Each substrate contains an 8-byte millisecond-precision timestamp and a 16-byte cryptographically random nonce. Two substrates produced from identical computation outputs at the same millisecond are computationally distinguishable with probability at least 1 − 2−128. The timestamp enables verifiers to impose maximum-age constraints. The nonce prevents replay of identical computations.
| Component | Tests Passing | Status |
|---|---|---|
| h33-substrate crate (core) | 76 | Production, pushed to GitLab |
| scif-backend (biometric auth, identity, archive signing) | 2,504 | Production |
| V100 v100-turn (video infrastructure) | 1,079 | Integrated |
| V100 gateway (PQ artifact signing) | 27 | Integrated |
| h33-threshold-dilithium (deprecated) | 17 | Archived — replaced by substrate |
| Total | 3,703 | Zero regressions |
| Operation | Latency | Notes |
|---|---|---|
| Substrate construction | <1 µs | SHA3-256 + field packing |
| Dilithium sign | ~180 µs | ML-DSA-65, NIST Level 3 |
| FALCON sign | ~150 µs | FALCON-512, NIST Level 1 |
| SPHINCS+ sign | ~14.5 ms | SLH-DSA-SHA2-128f, stateless |
| Full 3-key attestation | ~16 ms | Sign + verify + compress + zeroize |
| Cachee receipt lookup | 0.059 µs | Sub-microsecond verification |
| Biometric auth pipeline (full) | ~35 µs | FHE + substrate + cached receipt |
| Sustained throughput | 2.2M auth/sec | 96-core Graviton4, production benchmark |
| Approach | On-Chain Bytes | PQ Families | Consensus Change | Available Today |
|---|---|---|---|---|
| Consensus soft fork (Dilithium opcode) | 3,309 | 1 | Required (years) | No |
| Taproot witness (inscription-style) | ~3,309+ | 1 | None (but high weight) | Yes |
| STARK-compressed signatures | ~440 | 2 | None | Yes |
| Hash commitment only (no verification) | 32 | 0 | None | Yes |
| H33 Substrate | 32 | 3 | None | Yes |
The H33 Substrate is the only approach that simultaneously achieves (a) under-100-byte total footprint, (b) three independent PQ families, (c) zero consensus changes, and (d) production availability.
The substrate is designed as a bridge to consensus-level post-quantum verification, not a permanent alternative to it. When blockchains eventually add native PQ signature opcodes or precompiles through their governance processes, the substrate architecture evolves without change:
The substrate works today. The consensus changes will work eventually. They are complementary, not competing.
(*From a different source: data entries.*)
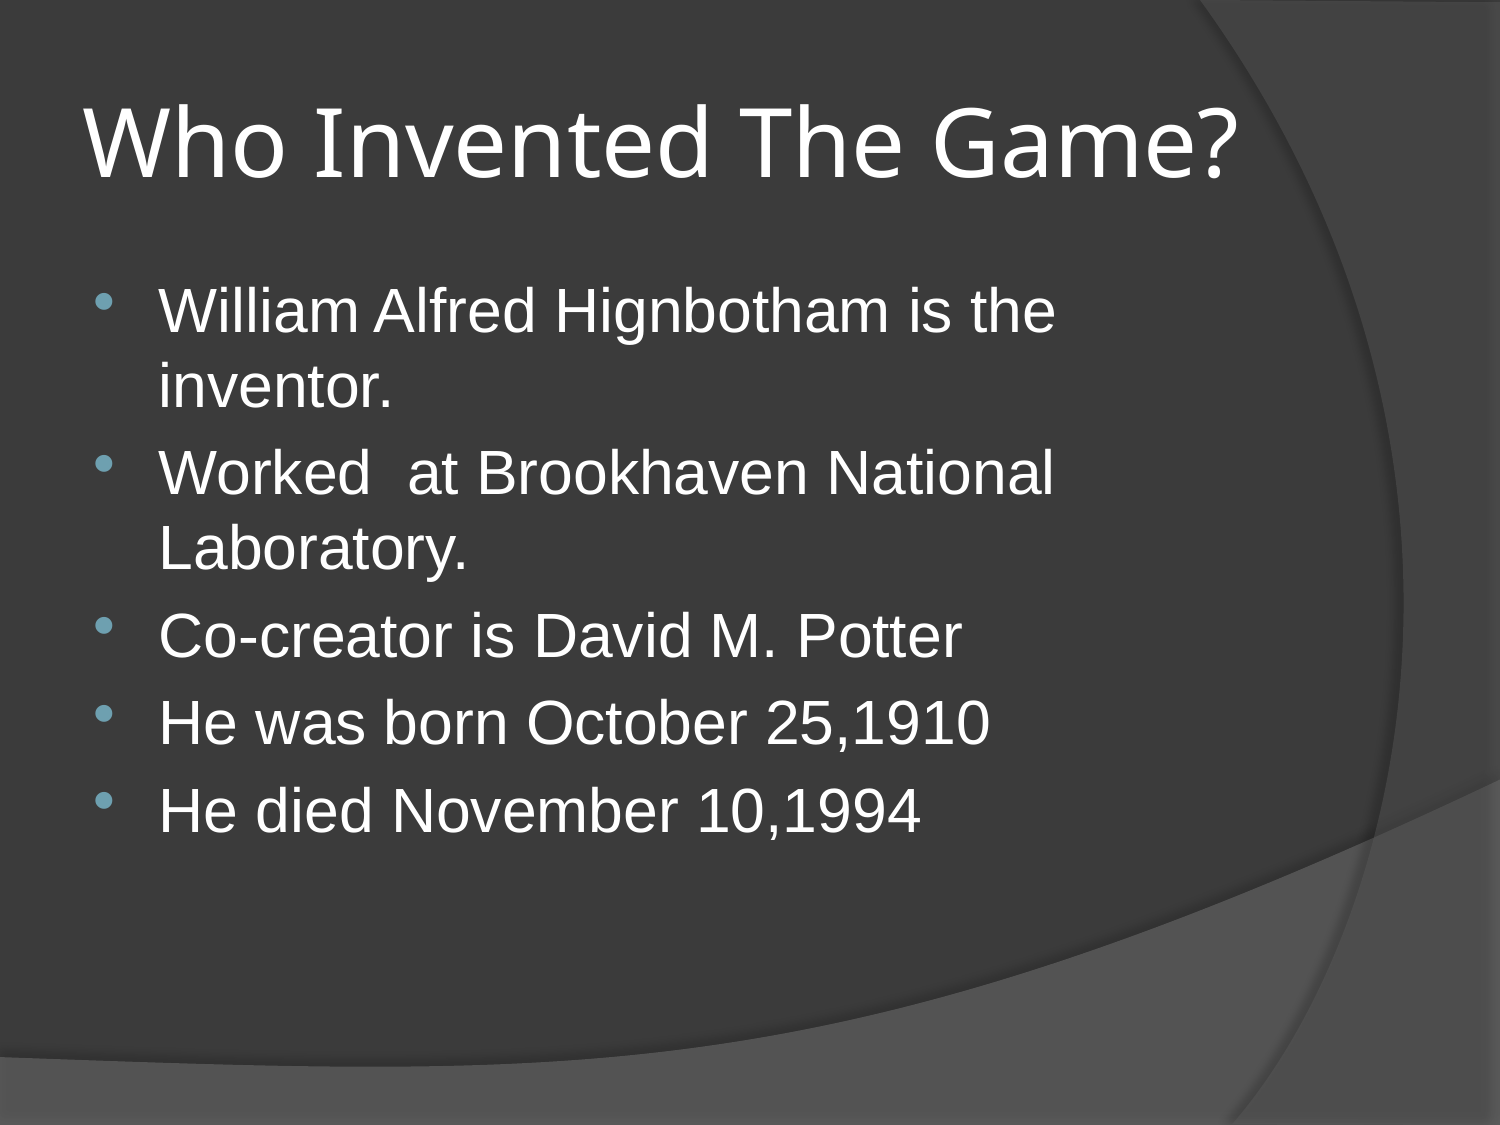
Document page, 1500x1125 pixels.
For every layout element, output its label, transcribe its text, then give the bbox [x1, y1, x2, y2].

title Who Invented The Game? [75, 45, 1300, 233]
list William Alfred Hignbotham is the inventor. Worked at Brookhaven National Laboratory. Co-creator is David M. Potter He was born October 25,1910 He died November 10,1994 [75, 262, 1300, 1005]
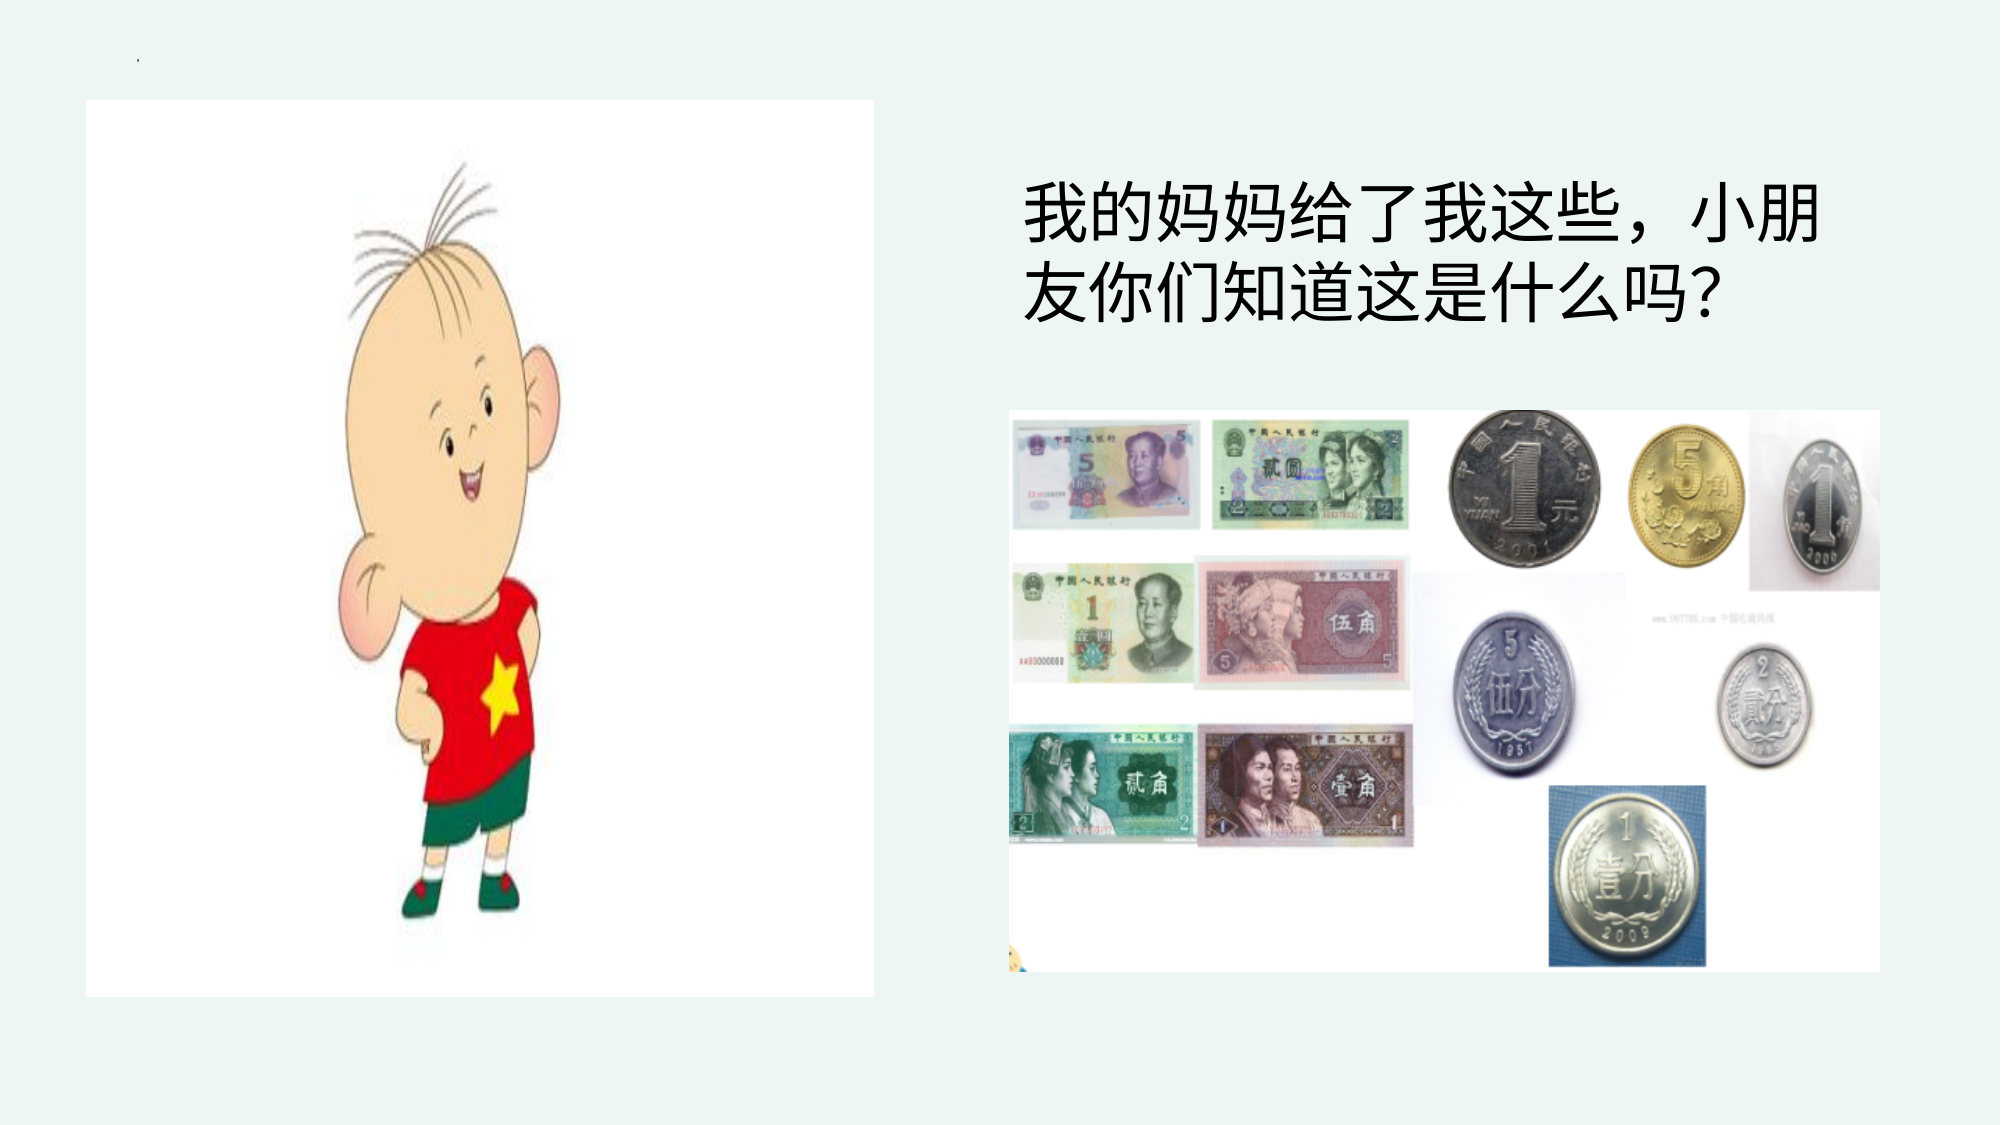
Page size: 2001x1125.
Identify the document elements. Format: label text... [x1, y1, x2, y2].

picture [1009, 410, 1880, 972]
picture [86, 100, 874, 997]
text_box 我的妈妈给了我这些，小朋友你们知道这是什么吗？ [1007, 163, 1880, 338]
Every blockchain in production today is protected by cryptography with a known expiration date. The post-quantum algorithms that fix the problem produce signatures too large for on-chain use, and the governance processes to add them to consensus take years that may not be available.
The H33 Substrate solves this by recognizing that post-quantum signatures don't need to persist. They need to be verified once, and the verification result—74 bytes binding three independent mathematical families to a specific computation at a specific time—is what the blockchain carries forward.
32 bytes on-chain. 42 bytes in Cachee. Three mathematical families. Zero consensus changes. Running in production. The quantum clock is ticking. The solution fits in 74 bytes.